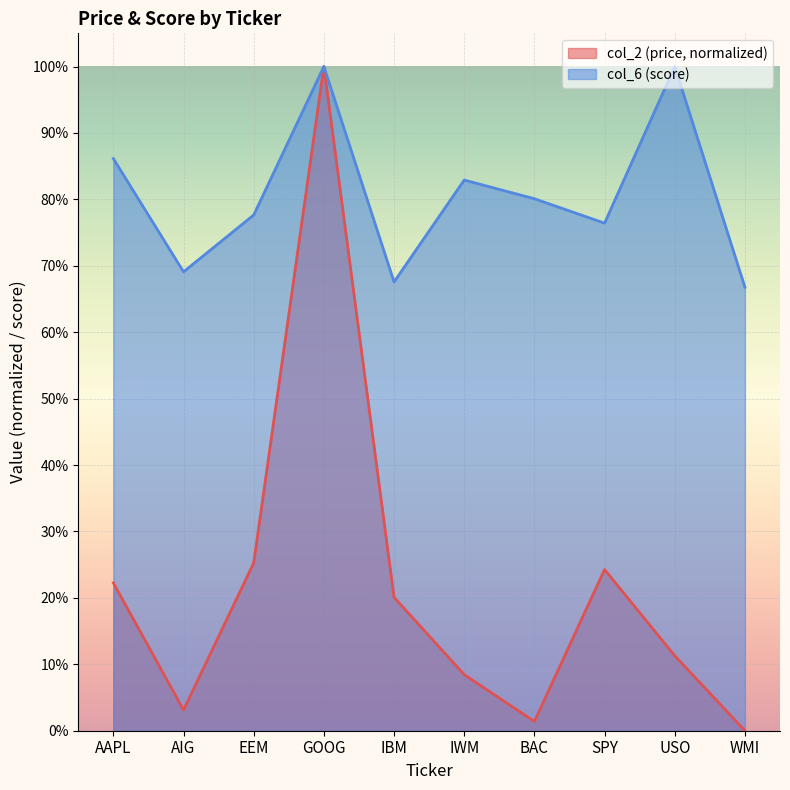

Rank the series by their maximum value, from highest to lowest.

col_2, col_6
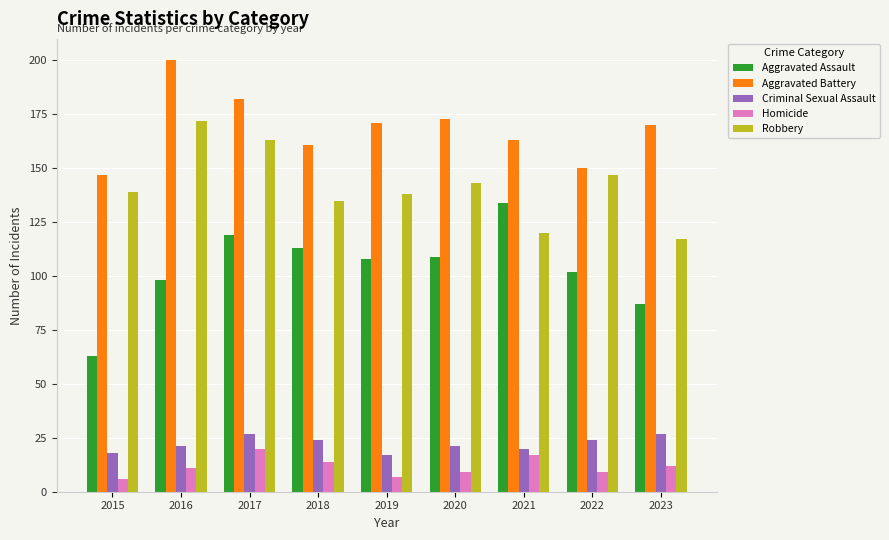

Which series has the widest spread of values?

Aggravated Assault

──────────

Reúna todas as linhas dos dados acima em que aparece a palavra "series", com distinção entre maiúsculas e minúsculas.

ÁREA DE RESPOSTA:
Rank the series by their maximum value, from highest to lowest.
Which series has the widest spread of values?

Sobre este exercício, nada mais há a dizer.